The tussle between Parliament and the Presidency appears entrenched, and both sides look determined in the pursuit of their competing objective. While it is a struggle for Parliament to play its oversight role and reassert its independence, the Presidency fights to maintain the “strangulating grip” the executive gained over the legislature in previous years.
Despite the colossal powers granted to the executive, the framers of the Constitution did not envision a feeble legislative chamber in Ghana. They appreciated the imperative of an enhanced Parliament in building and nurturing a virile democracy envisaged for the Country hence Article 93 of the 1992 Constitution.
Subject to the provision of this Constitution, the legislative power of Ghana shall be vested in Parliament and shall be exercised in accordance with this Constitution.
Article 93(2)
Nonetheless, the overbearing powers of the President emanated from the difficulty of whisking then-military leader Jerry Rawlings out of office without derailing Ghana’s transition to a stable democracy and Constitutional rule.
Presidency and Legislature
The New Patriotic Party’s boycott of the maiden legislative election of the Fourth Republic handed the Provisional National Defence Council’s (PNDC) electoral progeny, the National Democratic Congress (NDC) absolute control of Parliament.
This placed Parliament under a leader whose training and inclination were somewhat anti-democratic, and a bad start for legislative independence. The inability of Parliament to intervene and address President Rawlings and his Vice Kow Arkaah’s dispute showed how Parliament was emasculated from its inception.
Until 1997, Ghana’s Parliament had no shade of opposition in it and the essence of Parliamentary oversight and checks and balances was missing in its preceeding years. This conspicuous absence of opposition resulted in the existence of a nimble legislature contrary to the wishes of the framers of Ghana’s Constitution.
Reforms and Reneges
When the New Patriotic Party entered office in 2001, it had lofty wishes and ambitious plans. In a stringent and steady approach, the party removed what it considered obstacles to Ghana’s democratic values and the country’s founding ideal of freedom and justice as captured on Ghana’s Coat of Arms.
Of all the expunged encumbrance, the repeal of the Criminal Libel Law was the most significant. That law restrained media freedom thus enabling the government to act arbitrarily.
In hindsight, isn’t it confounding that the NPP administration did not curtail or touch a fraction of the President’s powers, at least if not the entirety of it? As a second guess, perhaps the delicacy of power.
However, in 2010, then President Atta Mills initiated efforts to reform the Constitution many have come to refer to as “ Rawlings’ Constitution”. With a huge cost and over 50,000 submissions, that is the closest that Ghana has come to reforming its governing document.
The House of Cards
The 2020 Parliamentary elections produced a hung Parliament. Moreover, for the first in the Fourth Republic, the opposition NDC snatched the Speakership of the House from the Governing NPP. It has been a bumpy road thus far.

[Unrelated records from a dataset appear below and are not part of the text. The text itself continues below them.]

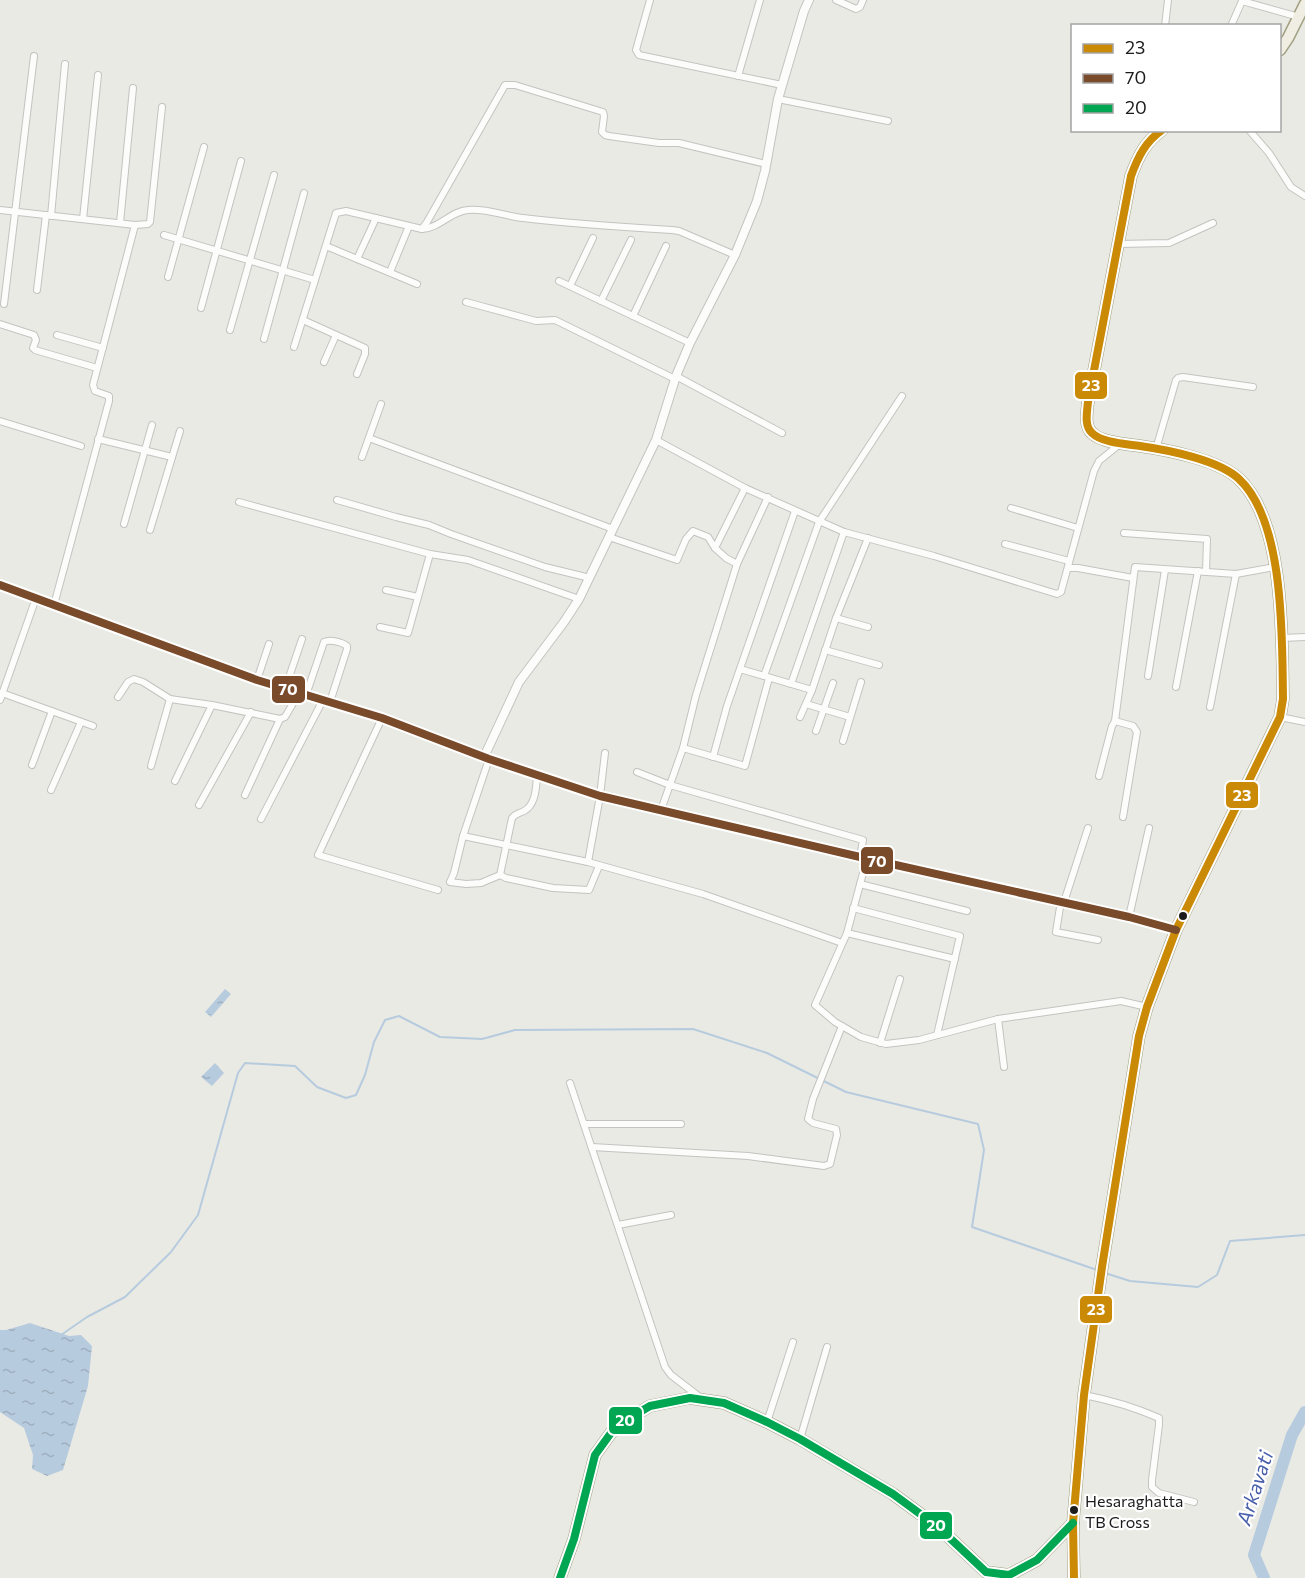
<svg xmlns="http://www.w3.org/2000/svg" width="1305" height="1578" font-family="Commissioner,sans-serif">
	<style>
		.water { fill: url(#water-ripples) }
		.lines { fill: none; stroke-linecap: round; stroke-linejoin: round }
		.stream { stroke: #b7cbde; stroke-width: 2 }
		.river { stroke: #b7cbde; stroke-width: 12 }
		.minor-casing { stroke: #c3c3c0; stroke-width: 8 }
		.tertiary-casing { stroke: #c3c3c0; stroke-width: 10 }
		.primary-casing { stroke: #a09f81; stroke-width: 13 }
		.minor { stroke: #fcfcfb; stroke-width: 6 }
		.tertiary { stroke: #fcfcfb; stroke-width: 8 }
		.primary { stroke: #f0eee3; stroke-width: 10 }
		.bus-1-casing { stroke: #fff; stroke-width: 12 }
		.bus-2-casing { stroke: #fff; stroke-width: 12 }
		.bus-3-casing { stroke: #fff; stroke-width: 12 }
		.bus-1 { stroke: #cb8a06; stroke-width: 8 }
		.bus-2 { stroke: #7a4b2a; stroke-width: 8 }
		.bus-3 { stroke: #00a651; stroke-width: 8 }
		.bus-dot { fill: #1c1c1c; stroke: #fff; stroke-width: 2 }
		.labels { text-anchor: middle; stroke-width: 4.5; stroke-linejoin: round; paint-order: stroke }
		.bus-label { font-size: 16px; fill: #1c1c1c; stroke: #fff; text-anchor: start }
		.water-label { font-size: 20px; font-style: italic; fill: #485eab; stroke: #fff }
		.line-badge { stroke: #fff; stroke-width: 2 }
		.badge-label { font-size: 16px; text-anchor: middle; font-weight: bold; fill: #fff }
	</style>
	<defs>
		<pattern id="water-ripples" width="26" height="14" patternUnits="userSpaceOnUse" patternTransform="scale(1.5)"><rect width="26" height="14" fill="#b7cbde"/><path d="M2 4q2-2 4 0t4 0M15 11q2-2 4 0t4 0" fill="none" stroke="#9daebe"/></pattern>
	</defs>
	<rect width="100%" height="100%" fill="#eaeae4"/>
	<!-- water -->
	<g class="water">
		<polygon points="225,989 231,994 211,1017 205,1012"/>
		<polygon points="215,1063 224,1073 212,1086 201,1077"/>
		<polygon points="30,1323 69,1336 81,1335 92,1346 88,1386 63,1470 47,1476 32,1469 33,1455 24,1428 0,1412 0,1330 6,1330"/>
	</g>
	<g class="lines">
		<!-- stream -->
		<g class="stream">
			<polyline points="1105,1273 1130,1281 1198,1287 1217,1275 1230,1241 1305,1235"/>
			<polyline points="61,1335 87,1317 125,1297 171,1252 198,1215 238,1073 245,1063 295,1066 317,1087 346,1098 356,1095 365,1075 374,1042 385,1020 399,1016 440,1037 482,1039 515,1030 693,1029 767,1053 846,1092 978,1124 984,1150 972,1227 1097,1270"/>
		</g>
		<!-- river -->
		<polyline class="river" points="1264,1578 1254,1555 1292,1435 1305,1412"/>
		<defs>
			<g id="minor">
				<polyline points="650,0 636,50 639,55 782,85"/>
				<polyline points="836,0 856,9 860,7 863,0"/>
				<polyline points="1242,0 1242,1 1299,17"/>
				<polyline points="1165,26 1168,0"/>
				<polyline points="1231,26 1242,1"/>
				<polyline points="738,76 760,0"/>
				<polyline points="778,99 888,121"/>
				<polyline points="1249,130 1269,153 1291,187 1305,196"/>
				<polyline points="0,210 135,225 148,224 150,222 162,107"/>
				<polyline points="51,216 65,64"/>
				<polyline points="83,219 98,75"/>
				<polyline points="120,223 133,88"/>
				<path d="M422 229C440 228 451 211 468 210 486 208 505 216 523 218 572 224 622 227 672 230L679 231 735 255"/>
				<polyline points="164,235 315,280"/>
				<polyline points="1118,244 1169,243 1213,223"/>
				<polyline points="326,246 417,284"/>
				<polyline points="357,259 376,218"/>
				<polyline points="390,272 409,226"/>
				<polyline points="168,277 204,147"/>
				<polyline points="559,281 690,343"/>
				<polyline points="570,286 593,238"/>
				<polyline points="37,290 46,215"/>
				<polyline points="601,301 631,240"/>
				<polyline points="466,302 536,321 555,320 675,379"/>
				<polyline points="4,304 34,56"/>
				<polyline points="201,308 241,161"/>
				<polyline points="633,316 666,246"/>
				<polyline points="303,320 365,348 365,354 357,374"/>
				<polyline points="0,324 34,335 36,340 33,348 35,350 97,368"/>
				<polyline points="230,330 274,175"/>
				<polyline points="57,335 103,348"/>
				<polyline points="264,339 304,193"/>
				<polyline points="294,347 336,213 346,211 422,229 427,222 505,85 515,85 603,112 604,116 602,132 605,135 609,136 659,143 679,143 766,164"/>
				<polyline points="324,362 336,335"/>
				<polyline points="676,376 782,433"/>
				<polyline points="0,421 81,446"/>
				<polyline points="369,438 613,529"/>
				<polyline points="98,439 172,457"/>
				<polyline points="656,440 745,488 844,532 934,556 1057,594 1061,592 1094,471 1099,461 1120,444"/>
				<polyline points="1156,449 1176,380 1178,378 1183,377 1253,387"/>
				<polyline points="362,457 381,404"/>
				<polyline points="337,500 396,517 429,525 451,534 545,567 590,578"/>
				<polyline points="239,502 430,554 468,560 579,599"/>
				<polyline points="1011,508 1078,528"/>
				<polyline points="124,524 152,425"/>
				<polyline points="150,530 180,431"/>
				<polyline points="1124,533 1207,539 1206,572"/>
				<polyline points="609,537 677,560 686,539 693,531 708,537 715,548 726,558 737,564 768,497"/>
				<polyline points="1005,544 1069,561"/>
				<polyline points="715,548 745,488"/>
				<polyline points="1068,568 1078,568 1133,578"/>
				<polyline points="386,590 418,597"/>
				<polyline points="54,605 109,401 109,396 95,391 93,385 135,225"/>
				<polyline points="836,618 868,627"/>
				<polyline points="380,627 408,633 430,554"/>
				<polyline points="1282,638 1305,637"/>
				<polyline points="825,650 879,665"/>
				<polyline points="740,669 812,690"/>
				<polyline points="764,676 819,522 902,396"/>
				<polyline points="1148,676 1165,570"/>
				<polyline points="257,680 269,644"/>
				<polyline points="791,684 844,532"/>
				<polyline points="1176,687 1198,571"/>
				<polyline points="285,689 302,639"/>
				<polyline points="2,693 93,726"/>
				<path d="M306 695 324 642C330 639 342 642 347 646V649L330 702"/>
				<polyline points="118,697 128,682 134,679 143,682 170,699 212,705 280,719 285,717 299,693"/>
				<polyline points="0,700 36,598"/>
				<polyline points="806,704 850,717"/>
				<polyline points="1210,707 1236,574"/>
				<polyline points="800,717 812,690 836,618 868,538"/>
				<polyline points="1280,717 1305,722"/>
				<polyline points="382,718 318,855 438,890"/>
				<polyline points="816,731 833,683"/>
				<polyline points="843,741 861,682"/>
				<polyline points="683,748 696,695 737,564"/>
				<polyline points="713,757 727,706 795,511"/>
				<path d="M489 759 463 836 454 873 450 882 466 884 481 883 500 875 512 818C516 813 518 814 524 811 536 805 536 787 537 776"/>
				<polyline points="32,765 52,711"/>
				<polyline points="151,766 170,699"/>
				<polyline points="637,772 670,785 863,840 860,857"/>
				<polyline points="1099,776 1112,726 1115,721"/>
				<polyline points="175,781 212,705"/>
				<polyline points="51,790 81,722"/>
				<polyline points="245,795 280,719"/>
				<polyline points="199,805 251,712"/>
				<polyline points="661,810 683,748 745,766 769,678"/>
				<polyline points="1123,817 1137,732 1133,726 1115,721 1135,567 1236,574 1275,567"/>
				<polyline points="261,819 323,700"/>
				<polyline points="463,836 588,862 703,894 842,943"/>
				<polyline points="867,858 847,933 815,1005 835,1022 861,1037 886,1044 919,1040 998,1019 1121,1001 1147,1007"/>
				<polyline points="588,862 600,796 605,753"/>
				<polyline points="500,875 506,878 553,888 589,890 599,866"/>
				<polyline points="860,884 967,911"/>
				<polyline points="1061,901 1056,932 1098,940"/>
				<polyline points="1064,902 1088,828"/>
				<polyline points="853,908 960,936 937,1035"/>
				<polyline points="1129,917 1149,828"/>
				<polyline points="847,933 955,959"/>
				<polyline points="998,1019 1004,1067"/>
				<polyline points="880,1043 900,979"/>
				<polyline points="570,1083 665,1367 671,1375 701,1398"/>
				<polyline points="584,1124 681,1124"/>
				<polyline points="592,1147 748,1156 824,1166 830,1164 837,1135 836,1129 813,1123 808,1119 813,1099 842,1026"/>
				<polyline points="618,1225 671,1215"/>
				<path d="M1084 1395C1110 1400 1134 1407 1159 1418V1425L1152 1480V1487L1159 1493 1194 1502"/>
				<polyline points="767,1422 793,1342"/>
				<polyline points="800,1439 827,1347"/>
			</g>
			<g id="tertiary">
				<polyline points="0,585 257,680 382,718 489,759 600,796 860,857 1129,917 1176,930"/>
				<polyline points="484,757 519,682 564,622 579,599 656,440 676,376 690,343 735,255 757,201 765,171 778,99 804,11 809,0"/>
			</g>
			<g id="primary">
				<polyline points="1280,50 1288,38 1305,4"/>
				<polyline points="560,1578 574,1539 595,1455 616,1426 650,1406 690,1398 724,1403 767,1422 800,1439 893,1494 938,1527 986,1572 1009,1575 1037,1560 1073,1523"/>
				<path d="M1074 1578 1073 1523 1084 1395 1102 1267 1139 1036 1147 1007 1176 930 1280 717 1283 699C1282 640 1285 522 1239 479 1219 460 1168 450 1140 446 1127 444 1102 443 1092 433 1084 426 1087 412 1088 402L1131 176C1138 157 1145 142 1162 130"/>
			</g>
		</defs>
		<!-- minor casing -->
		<use href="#minor" class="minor-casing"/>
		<!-- tertiary casing -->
		<use href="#tertiary" class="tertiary-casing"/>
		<!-- primary casing -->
		<use href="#primary" class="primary-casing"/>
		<!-- minor -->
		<use href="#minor" class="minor"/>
		<!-- tertiary -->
		<use href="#tertiary" class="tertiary"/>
		<!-- primary -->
		<use href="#primary" class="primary"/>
		<defs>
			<path id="bus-1" d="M1074 1578 1073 1523 1084 1395 1102 1267 1139 1036 1147 1007 1176 930 1280 717 1283 699C1282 640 1285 522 1239 479 1219 460 1168 450 1140 446 1127 444 1102 443 1092 433 1084 426 1087 412 1088 402L1131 176C1138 157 1145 142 1162 130"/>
			<polyline id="bus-2" points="0,585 257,680 382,718 489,759 600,796 860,857 1129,917 1176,930"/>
			<polyline id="bus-3" points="560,1578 574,1539 595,1455 616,1426 650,1406 690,1398 724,1403 767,1422 800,1439 893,1494 938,1527 986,1572 1009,1575 1037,1560 1073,1523"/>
		</defs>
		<!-- bus-1 casing -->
		<use href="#bus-1" class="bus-1-casing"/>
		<!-- bus-2 casing -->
		<use href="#bus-2" class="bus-2-casing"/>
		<!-- bus-3 casing -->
		<use href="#bus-3" class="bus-3-casing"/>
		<!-- bus-1 -->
		<use href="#bus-1" class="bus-1"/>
		<!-- bus-2 -->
		<use href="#bus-2" class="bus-2"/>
		<!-- bus-3 -->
		<use href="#bus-3" class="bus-3"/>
	</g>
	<!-- markers -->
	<g class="bus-dot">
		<circle cx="1183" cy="916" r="5"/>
		<circle cx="1074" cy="1510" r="5"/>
	</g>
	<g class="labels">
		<!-- bus labels -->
		<g class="bus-label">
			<text x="1085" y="1507">Hesaraghatta<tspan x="1085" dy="21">TB Cross</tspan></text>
		</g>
		<!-- water labels -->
		<g class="water-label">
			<text transform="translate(1255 1488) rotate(-72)" y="7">Arkavati</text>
		</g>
	</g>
	<g class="line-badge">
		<rect x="1074" y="371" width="34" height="29" rx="6" fill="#cb8a06"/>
		<rect x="271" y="675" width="35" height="29" rx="6" fill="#7a4b2a"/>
		<rect x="1225" y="781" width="34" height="28" rx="6" fill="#cb8a06"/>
		<rect x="860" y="846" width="34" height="29" rx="6" fill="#7a4b2a"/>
		<rect x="1079" y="1295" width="34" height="29" rx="6" fill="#cb8a06"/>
		<rect x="608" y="1406" width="35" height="29" rx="6" fill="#00a651"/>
		<rect x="919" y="1511" width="34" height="29" rx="6" fill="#00a651"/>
	</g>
	<g class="badge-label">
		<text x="1091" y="391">23</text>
		<text x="288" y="695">70</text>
		<text x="1242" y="801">23</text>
		<text x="877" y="867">70</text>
		<text x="1096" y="1315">23</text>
		<text x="625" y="1426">20</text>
		<text x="936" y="1531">20</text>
	</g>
	<!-- legend -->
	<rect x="1071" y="24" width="210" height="108" fill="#ffffff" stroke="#a4a4a4" stroke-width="1.5"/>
	<rect x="1083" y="44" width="30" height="9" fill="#cb8a06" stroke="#a4a4a4" stroke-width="1.5"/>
	<text x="1125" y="54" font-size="18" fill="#1c1c1c">23</text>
	<rect x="1083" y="74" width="30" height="9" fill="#7a4b2a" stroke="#a4a4a4" stroke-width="1.5"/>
	<text x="1125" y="84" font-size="18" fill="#1c1c1c">70</text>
	<rect x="1083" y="104" width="30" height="9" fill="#00a651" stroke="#a4a4a4" stroke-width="1.5"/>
	<text x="1125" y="114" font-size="18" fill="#1c1c1c">20</text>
</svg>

Are we at the crescendo of the foul cries and insinuations? Time will tell, but things seem very murky at the moment.
Furthermore, despite President Nana Addo’s administration demonstrating both the wit and “ruthlessness” of Machiavelli, under his watch, Ghana has witnessed Parliament at every opportune moment rising to the occasion to reassert its envisioned independence which is also the actual expectation of the average Ghanaian.
The passage of the E-levy saw both strident arguments and fierce resistance. At a point members from the government’s rank threatened to side with the opposition’s motion on the issue.
Alas, the government had its way but the passage of the anti- LGBTQ+ bill has offered Parliament another shot at reclaiming its seceded grounds from overbearing executives. Will this be the final brawl that “liberates” Parliament, or it would end in the anals of a pyrrhic victory of sorts for the legislative Chamber?